* [Exercise aim]
Return each line below holding the string "shifted".
── Data ──
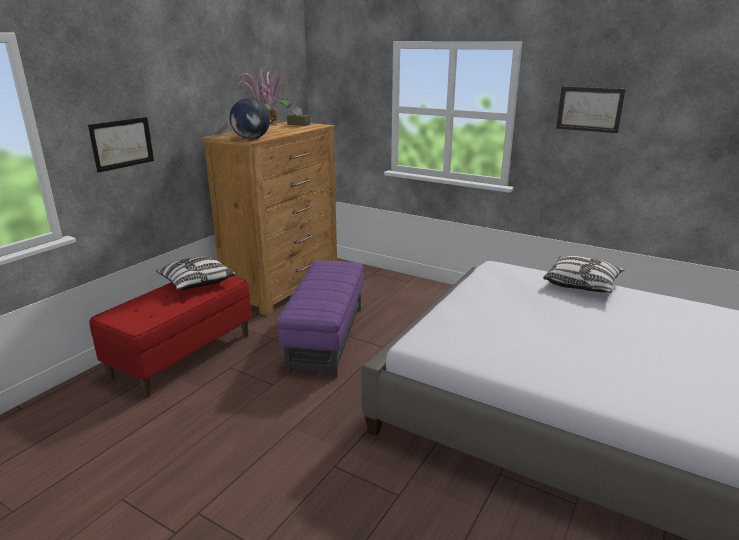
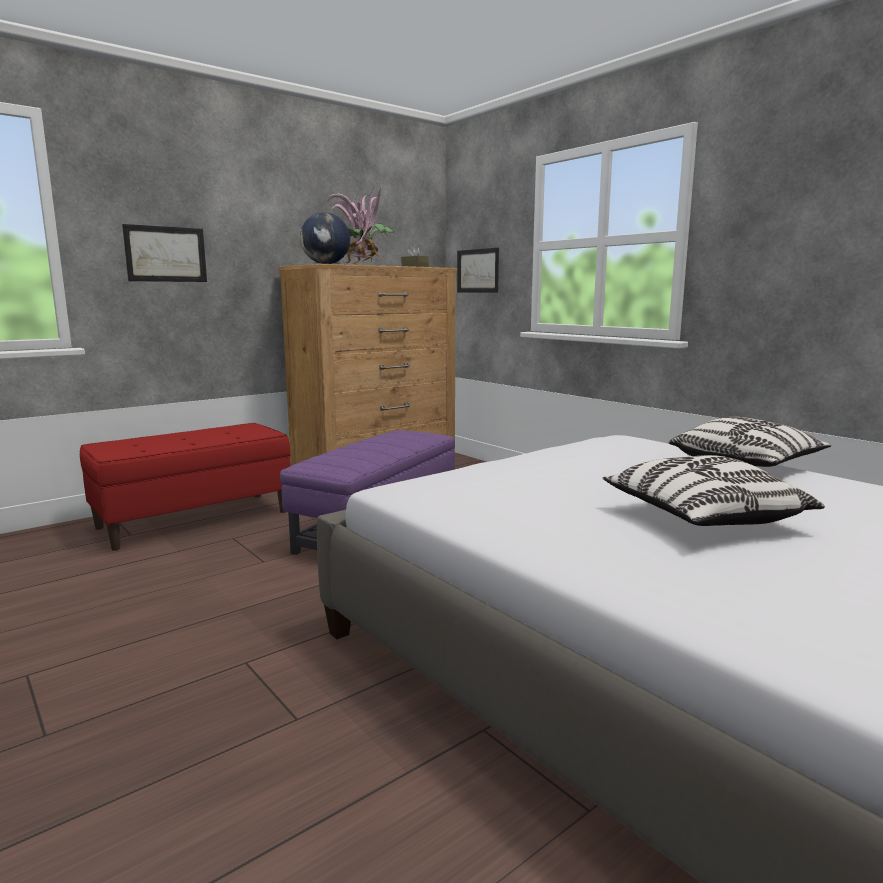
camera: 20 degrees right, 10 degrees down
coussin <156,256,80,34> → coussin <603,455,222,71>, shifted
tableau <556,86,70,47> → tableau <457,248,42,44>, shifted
───
* [Task result]
coussin <156,256,80,34> → coussin <603,455,222,71>, shifted
tableau <556,86,70,47> → tableau <457,248,42,44>, shifted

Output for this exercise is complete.